Deduplication of Revision Information
Strategy 2 is in general suitable for deduplicating content that has multiple revisions. It can leverage the knowledge of path and filename to detect common ancestry between files and us it too its advantage.Unfortunately the strategy doesn’t allow for replacing a file with another one with equal functionality, because the file is still assessed on its content and not on its function. Thus differences between a file’s revisions always have to be distributed. The score of this performance factor is +/-.
Speed of importing VM image
The speed of importing a virtual machine image is quite good for strategy 2. The virtual disk image is read file by file, which is not the fastest method since the data is not in- order on the disk. But if a smart filesystem was used the retrieval of the meta-data and the layout of the data on the disk might be quite optimal. Also having files that are larger in size can have a positive impact on the average transfer speed. Adding the files to the database should be fast, since the files are stored separate of the meta-data and the amount of data-objects is limited. The performance factor is ‘good’: +.
Speed of reassembling VM image
The speed of retrieving a virtual machine image is reasonable for strategy 2. First the virtual disk image, the filesystems etcetera have to be created at the target location. All the files can be retrieved relatively fast from a database and if large enough this good also go with reasonable average transfer speed. But when the files are written to the filesystem on the target virtual disk the filesystem has to decide on all the locations, which might be
75
non-linear. Also all the meta-data on the files will have to be applied. This makes this performance factor +/-.

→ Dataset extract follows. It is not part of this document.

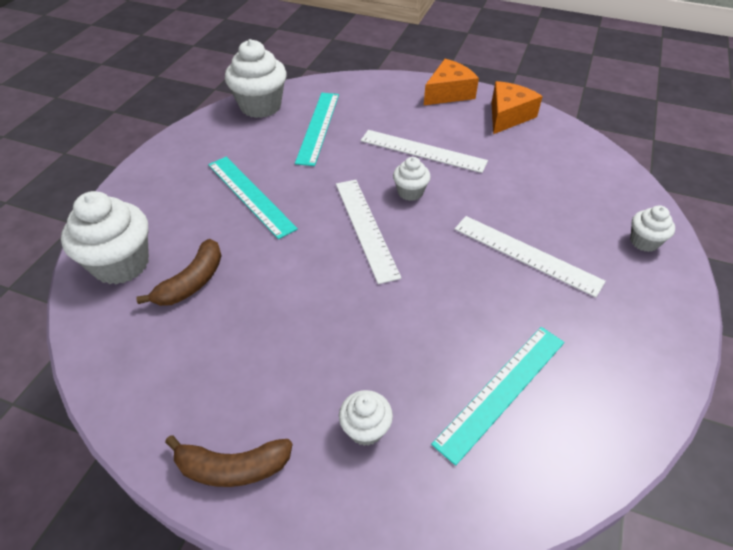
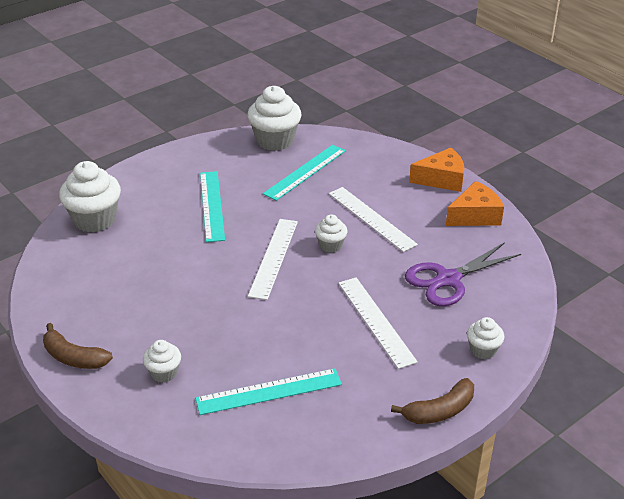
camera: 30 degrees right, 10 degrees down
brown banana [136,239,222,306] -> brown banana moved to [391,378,474,424]
none -> purple scissors [405,242,521,306]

Minimal size for effective cache
Strategy 2 allows for any size of database. All files, whether they are part of the operating system, applications or ‘user data’ they can all fairly be judged on their popularity to be cached or not. Also the spread of the curve for the popularity of files is not too equal. Thus it is possible to just cache just the popular instead of all files. The score of this performance factor is ‘good’: +.
Re-usability of data-objects
As described earlier, sometimes alikeness can be used to cache and reuse some files with just a difference-only-description. And of course identical files can be reused.
Unfortunately no re-usage on functionality is possible with this strategy, which limits re- usability between different versions of a file. This performance factor scores +/-.